# How to Perform a t-test with Unequal Sample Sizes

One question students often have in statistics is:

Is it possible to perform a t-test when the sample sizes of each group are not equal?

Yes, you can perform a t-test when the sample sizes are not equal. Equal sample sizes is not one of the assumptions made in a t-test.

The real issues arise when the two samples do not have equal variances, which is one of the assumptions made in a t-test.

When this occurs, it’s recommended that you use Welch’s t-test instead, which does not make the assumption of equal variances.

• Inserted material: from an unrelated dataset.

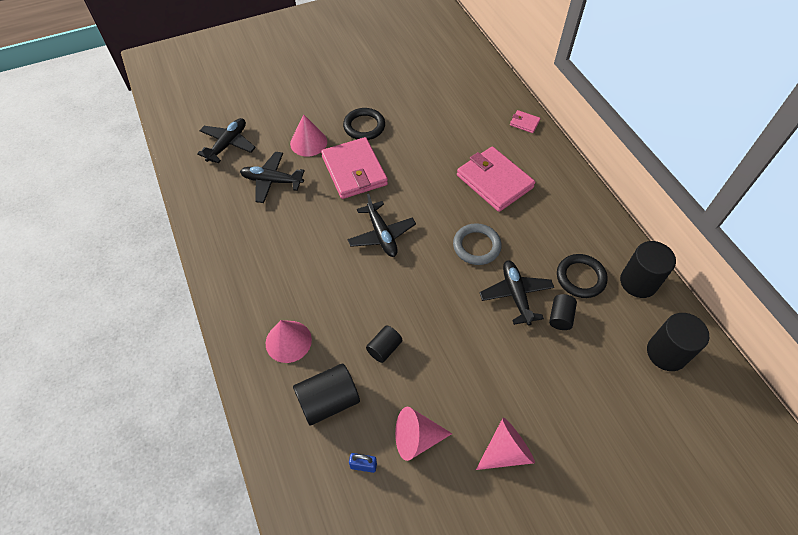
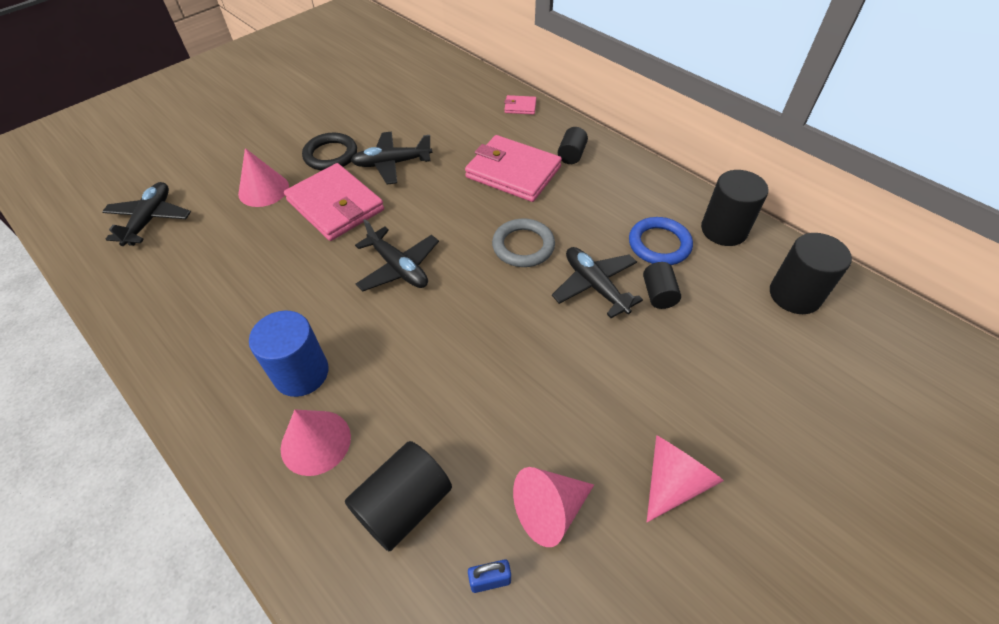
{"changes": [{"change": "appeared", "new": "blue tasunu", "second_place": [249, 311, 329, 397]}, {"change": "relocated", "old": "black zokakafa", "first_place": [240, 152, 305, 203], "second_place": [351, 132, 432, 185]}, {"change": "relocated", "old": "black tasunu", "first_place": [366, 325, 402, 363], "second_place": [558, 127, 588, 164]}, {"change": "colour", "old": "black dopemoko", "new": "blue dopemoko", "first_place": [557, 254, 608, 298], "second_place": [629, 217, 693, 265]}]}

The following examples demonstrate how to perform t-tests with unequal sample sizes when the variances are equal and when they’re not equal.

## Example 1: Unequal Sample Sizes and Equal Variances

Suppose we administer two programs designed to help students score higher on some exam.

The results are as follows:

Program 1:

• n (sample size): 500
• x (sample mean): 80
• s (sample standard deviation): 5

Program 2:

• n (sample size): 20
• x (sample mean): 85
• s (sample standard deviation): 5

The following code shows how to create a boxplot in R to visualize the distribution of exam scores for each program:

```#make this example reproducible
set.seed(1)

#create vectors to hold exam scores
program1 <- rnorm(500, mean=80, sd=5)
program2 <- rnorm(20, mean=85, sd=5)

#create boxplots to visualize distribution of exam scores
boxplot(program1, program2, names=c("Program 1","Program 2"))
``` The mean exam score for Program 2 appears to be higher, but the variance of exam scores between the two programs is roughly equal.

The following code shows how to perform an independent samples t-test along with a Welch’s t-test:

```#perform independent samples t-test
t.test(program1, program2, var.equal=TRUE)

Two Sample t-test

data:  program1 and program2
t = -3.3348, df = 518, p-value = 0.0009148
alternative hypothesis: true difference in means is not equal to 0
95 percent confidence interval:
-6.111504 -1.580245
sample estimates:
mean of x mean of y
80.11322  83.95910

#perform Welch's two sample t-test
t.test(program1, program2, var.equal=FALSE)

Welch Two Sample t-test

data:  program1 and program2
t = -3.3735, df = 20.589, p-value = 0.00293
alternative hypothesis: true difference in means is not equal to 0
95 percent confidence interval:
-6.219551 -1.472199
sample estimates:
mean of x mean of y
80.11322  83.95910
```

The independent samples t-test returns a p-value of .0009 and Welch’s t-test returns a p-value of .0029.

Since the p-value of each test is less than .05, we would reject the null hypothesis in each test and conclude that there is a statistically significant difference in mean exam scores between the two programs.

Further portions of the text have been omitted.